> _Your instructions_:
Take the lines below beginning at the line that has "X147889500Y-81948000D03*" and stopping after the line that has "X141019000Y-89408000D03*", and print them exactly as they are, with no other lines.

> _Records provided_:
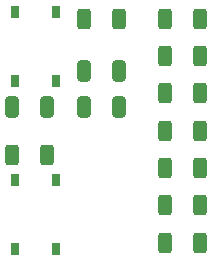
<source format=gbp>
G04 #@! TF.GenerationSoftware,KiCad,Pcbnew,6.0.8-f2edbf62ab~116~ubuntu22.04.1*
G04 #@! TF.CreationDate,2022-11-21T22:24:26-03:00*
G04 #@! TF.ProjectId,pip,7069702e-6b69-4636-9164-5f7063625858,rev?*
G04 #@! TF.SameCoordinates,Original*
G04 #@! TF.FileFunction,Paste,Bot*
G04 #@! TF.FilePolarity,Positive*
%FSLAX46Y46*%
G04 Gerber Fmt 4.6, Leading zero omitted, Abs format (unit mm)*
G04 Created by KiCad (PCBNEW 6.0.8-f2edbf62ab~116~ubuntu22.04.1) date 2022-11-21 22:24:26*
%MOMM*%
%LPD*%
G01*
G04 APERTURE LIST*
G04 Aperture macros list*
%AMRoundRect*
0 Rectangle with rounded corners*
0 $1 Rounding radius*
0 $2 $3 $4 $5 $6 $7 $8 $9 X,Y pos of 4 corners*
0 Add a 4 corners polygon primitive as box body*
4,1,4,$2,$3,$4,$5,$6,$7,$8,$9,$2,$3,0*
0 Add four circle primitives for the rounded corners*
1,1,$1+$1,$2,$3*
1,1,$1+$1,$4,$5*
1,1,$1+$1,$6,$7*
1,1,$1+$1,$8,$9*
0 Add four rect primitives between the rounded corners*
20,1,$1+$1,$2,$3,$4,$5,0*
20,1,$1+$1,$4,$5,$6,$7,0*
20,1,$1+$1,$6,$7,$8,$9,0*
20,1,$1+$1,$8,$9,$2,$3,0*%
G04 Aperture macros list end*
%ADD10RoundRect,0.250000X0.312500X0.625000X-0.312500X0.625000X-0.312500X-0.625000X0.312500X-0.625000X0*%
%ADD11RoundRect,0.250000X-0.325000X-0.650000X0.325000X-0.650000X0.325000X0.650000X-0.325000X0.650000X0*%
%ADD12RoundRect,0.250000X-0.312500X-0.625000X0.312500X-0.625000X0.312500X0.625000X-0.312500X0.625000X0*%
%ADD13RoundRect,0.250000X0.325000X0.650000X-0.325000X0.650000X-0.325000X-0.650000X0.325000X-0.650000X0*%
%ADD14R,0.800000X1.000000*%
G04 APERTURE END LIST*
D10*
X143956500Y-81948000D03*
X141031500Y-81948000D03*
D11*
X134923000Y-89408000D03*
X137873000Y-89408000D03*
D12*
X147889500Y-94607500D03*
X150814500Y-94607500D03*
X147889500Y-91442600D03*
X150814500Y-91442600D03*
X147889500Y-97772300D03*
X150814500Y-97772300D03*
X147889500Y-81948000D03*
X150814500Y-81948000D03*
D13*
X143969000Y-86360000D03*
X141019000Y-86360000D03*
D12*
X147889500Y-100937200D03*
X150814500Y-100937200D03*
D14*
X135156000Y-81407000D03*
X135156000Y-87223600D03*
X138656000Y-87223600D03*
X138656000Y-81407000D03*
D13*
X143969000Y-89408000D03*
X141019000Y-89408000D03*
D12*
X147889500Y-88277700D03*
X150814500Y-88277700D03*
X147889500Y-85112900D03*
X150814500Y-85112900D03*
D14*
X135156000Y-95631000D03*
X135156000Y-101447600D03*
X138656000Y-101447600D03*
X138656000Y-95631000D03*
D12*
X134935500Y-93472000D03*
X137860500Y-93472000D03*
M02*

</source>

> _Exercise solution_:
X147889500Y-81948000D03*
X150814500Y-81948000D03*
D13*
X143969000Y-86360000D03*
X141019000Y-86360000D03*
D12*
X147889500Y-100937200D03*
X150814500Y-100937200D03*
D14*
X135156000Y-81407000D03*
X135156000Y-87223600D03*
X138656000Y-87223600D03*
X138656000Y-81407000D03*
D13*
X143969000Y-89408000D03*
X141019000Y-89408000D03*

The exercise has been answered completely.